[Exercise details] Count the lines in the data below that contain the string "left", and report only that number.

───── Given records ─────

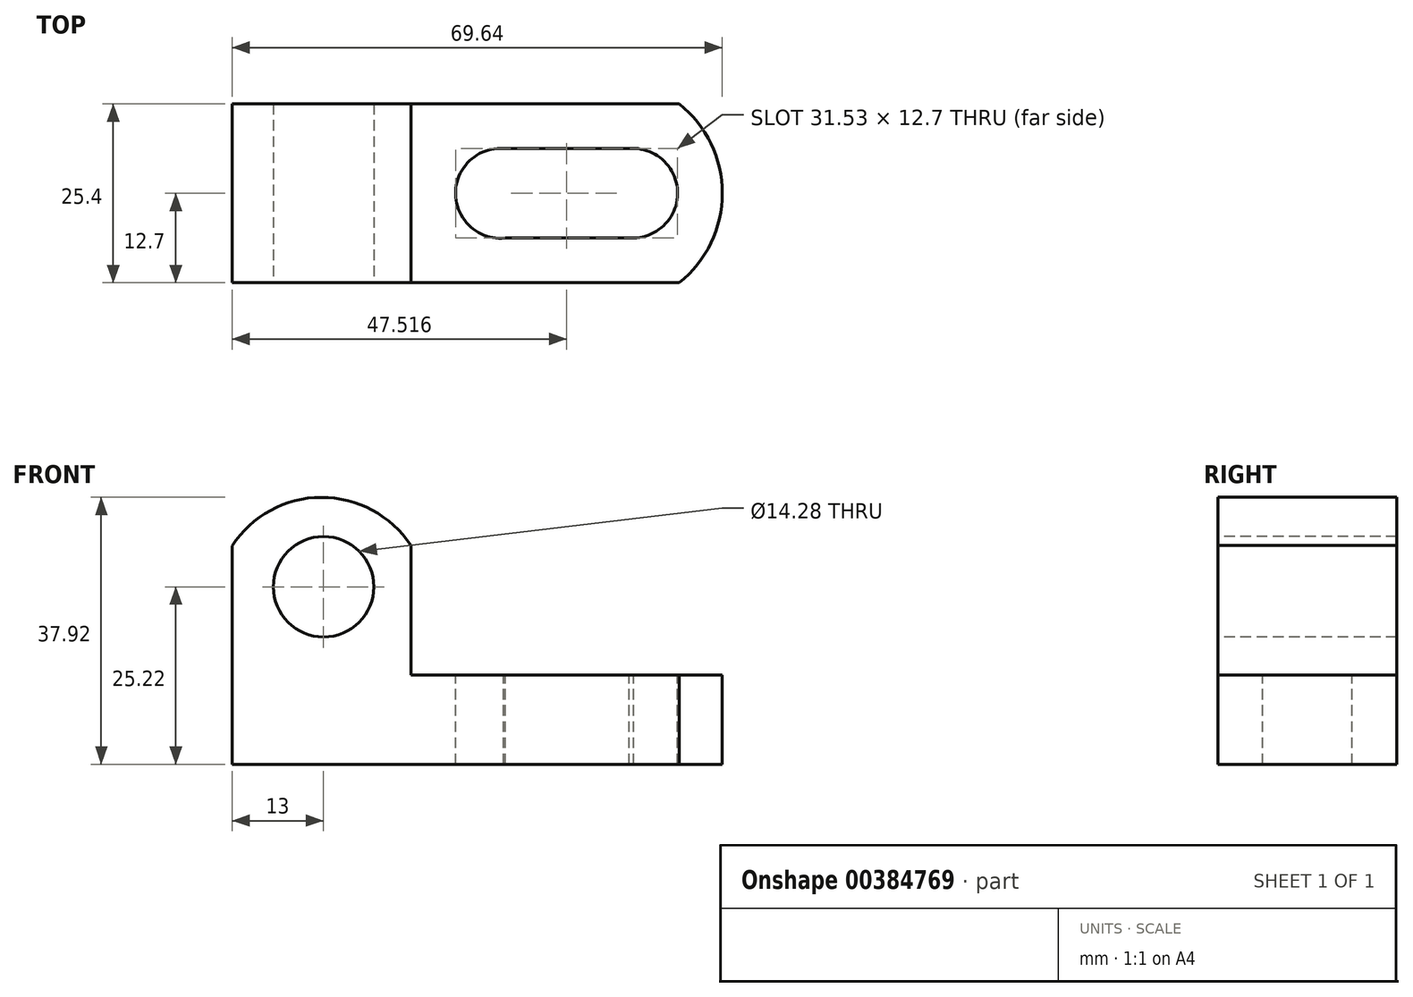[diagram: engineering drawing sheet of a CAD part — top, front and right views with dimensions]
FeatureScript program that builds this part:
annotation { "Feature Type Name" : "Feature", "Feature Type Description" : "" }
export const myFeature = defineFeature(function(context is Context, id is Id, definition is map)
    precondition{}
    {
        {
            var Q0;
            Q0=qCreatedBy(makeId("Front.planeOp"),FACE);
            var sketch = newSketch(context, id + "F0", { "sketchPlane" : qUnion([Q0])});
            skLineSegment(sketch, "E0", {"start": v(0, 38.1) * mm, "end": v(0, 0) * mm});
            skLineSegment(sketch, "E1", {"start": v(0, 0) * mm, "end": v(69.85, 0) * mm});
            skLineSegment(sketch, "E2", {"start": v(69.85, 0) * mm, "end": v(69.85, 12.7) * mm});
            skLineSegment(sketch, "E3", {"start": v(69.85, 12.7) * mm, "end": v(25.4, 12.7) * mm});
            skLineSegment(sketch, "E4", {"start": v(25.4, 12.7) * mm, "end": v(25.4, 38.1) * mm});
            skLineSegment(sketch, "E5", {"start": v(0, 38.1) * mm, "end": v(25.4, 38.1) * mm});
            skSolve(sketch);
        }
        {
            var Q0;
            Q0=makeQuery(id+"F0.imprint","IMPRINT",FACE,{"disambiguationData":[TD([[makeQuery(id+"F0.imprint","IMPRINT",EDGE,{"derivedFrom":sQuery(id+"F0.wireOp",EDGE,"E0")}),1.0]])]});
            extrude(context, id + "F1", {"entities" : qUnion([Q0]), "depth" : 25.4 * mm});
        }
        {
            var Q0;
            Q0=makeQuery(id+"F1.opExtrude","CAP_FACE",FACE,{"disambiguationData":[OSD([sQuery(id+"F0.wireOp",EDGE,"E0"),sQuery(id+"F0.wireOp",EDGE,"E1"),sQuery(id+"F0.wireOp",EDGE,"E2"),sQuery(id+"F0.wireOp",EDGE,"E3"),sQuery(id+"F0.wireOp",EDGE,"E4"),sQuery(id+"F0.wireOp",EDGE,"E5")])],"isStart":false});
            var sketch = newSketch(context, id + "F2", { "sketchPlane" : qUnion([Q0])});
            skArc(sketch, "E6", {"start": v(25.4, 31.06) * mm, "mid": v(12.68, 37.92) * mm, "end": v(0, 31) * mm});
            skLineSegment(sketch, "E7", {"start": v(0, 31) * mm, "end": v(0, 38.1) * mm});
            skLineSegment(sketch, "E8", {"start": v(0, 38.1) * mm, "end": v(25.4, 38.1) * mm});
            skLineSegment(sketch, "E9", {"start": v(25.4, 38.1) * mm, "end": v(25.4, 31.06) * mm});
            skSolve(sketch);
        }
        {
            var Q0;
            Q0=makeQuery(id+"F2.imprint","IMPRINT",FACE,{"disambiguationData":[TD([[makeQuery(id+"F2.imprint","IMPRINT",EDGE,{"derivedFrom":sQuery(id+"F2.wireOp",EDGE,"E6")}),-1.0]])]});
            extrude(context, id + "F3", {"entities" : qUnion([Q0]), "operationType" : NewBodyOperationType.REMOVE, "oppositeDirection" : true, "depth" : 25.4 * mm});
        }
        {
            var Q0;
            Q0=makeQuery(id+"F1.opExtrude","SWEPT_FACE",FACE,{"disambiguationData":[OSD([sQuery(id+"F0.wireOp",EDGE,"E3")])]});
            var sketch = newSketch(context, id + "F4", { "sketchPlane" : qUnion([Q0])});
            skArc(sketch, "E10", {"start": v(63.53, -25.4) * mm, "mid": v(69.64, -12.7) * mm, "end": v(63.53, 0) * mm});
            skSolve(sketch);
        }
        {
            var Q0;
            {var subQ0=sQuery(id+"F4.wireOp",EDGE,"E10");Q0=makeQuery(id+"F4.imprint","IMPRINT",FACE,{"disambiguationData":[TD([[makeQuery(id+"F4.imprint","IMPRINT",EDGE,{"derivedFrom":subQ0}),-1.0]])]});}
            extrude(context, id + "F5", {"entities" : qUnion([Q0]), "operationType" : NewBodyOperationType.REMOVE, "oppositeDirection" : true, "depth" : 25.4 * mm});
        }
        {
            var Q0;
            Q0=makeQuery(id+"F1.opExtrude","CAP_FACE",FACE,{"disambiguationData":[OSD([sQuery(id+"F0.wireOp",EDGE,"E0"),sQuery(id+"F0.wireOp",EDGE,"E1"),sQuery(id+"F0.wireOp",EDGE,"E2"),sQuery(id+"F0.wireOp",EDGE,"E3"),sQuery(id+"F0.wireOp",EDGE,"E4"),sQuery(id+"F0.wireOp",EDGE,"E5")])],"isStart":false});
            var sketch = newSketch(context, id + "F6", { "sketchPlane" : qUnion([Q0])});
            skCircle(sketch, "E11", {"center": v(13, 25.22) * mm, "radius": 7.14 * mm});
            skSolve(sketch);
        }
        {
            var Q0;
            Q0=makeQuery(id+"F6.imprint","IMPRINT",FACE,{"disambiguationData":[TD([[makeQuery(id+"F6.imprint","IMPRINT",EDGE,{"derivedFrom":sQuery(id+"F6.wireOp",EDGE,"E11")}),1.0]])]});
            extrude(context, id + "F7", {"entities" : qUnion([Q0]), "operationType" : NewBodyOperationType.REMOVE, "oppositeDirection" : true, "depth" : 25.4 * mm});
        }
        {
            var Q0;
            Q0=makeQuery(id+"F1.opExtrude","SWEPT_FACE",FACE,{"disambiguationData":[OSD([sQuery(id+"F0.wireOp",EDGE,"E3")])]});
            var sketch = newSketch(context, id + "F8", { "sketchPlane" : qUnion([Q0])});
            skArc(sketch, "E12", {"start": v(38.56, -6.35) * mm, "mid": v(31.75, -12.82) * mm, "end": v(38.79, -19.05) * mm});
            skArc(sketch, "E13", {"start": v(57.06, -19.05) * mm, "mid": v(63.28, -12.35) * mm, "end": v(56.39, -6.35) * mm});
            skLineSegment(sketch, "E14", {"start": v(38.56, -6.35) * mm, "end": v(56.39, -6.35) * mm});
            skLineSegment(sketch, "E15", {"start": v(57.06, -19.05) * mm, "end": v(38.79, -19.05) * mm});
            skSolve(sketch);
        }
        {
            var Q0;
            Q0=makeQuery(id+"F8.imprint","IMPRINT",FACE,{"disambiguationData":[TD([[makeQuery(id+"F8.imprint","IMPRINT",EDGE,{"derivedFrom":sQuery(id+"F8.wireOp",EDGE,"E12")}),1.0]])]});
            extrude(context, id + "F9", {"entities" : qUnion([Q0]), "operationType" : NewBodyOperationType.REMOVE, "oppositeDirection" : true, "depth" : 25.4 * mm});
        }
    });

─────
───── Given records ─────

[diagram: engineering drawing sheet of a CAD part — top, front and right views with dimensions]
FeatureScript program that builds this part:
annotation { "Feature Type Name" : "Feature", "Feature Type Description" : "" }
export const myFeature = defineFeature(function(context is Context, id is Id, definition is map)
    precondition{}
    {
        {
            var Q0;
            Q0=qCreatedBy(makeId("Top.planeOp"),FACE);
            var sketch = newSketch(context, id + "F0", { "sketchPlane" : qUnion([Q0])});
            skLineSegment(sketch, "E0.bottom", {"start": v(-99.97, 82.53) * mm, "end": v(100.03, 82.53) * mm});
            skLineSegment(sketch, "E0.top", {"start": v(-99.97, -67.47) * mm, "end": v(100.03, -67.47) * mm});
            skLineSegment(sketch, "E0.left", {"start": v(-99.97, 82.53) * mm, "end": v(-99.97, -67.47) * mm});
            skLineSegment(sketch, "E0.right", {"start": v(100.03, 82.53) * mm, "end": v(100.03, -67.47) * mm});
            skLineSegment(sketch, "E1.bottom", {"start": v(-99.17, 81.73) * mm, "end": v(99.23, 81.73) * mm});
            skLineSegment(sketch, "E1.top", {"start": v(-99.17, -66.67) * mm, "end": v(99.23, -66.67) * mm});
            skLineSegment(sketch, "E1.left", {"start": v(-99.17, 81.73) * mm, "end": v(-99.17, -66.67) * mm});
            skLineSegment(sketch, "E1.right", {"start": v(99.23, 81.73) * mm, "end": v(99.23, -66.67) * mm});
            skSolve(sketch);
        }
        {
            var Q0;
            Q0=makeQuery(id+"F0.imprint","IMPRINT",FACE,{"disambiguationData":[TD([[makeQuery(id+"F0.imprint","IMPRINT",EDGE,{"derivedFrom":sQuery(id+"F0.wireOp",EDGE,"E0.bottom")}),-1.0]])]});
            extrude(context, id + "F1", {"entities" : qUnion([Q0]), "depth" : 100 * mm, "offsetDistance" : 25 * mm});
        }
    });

─────

[Written solution] 2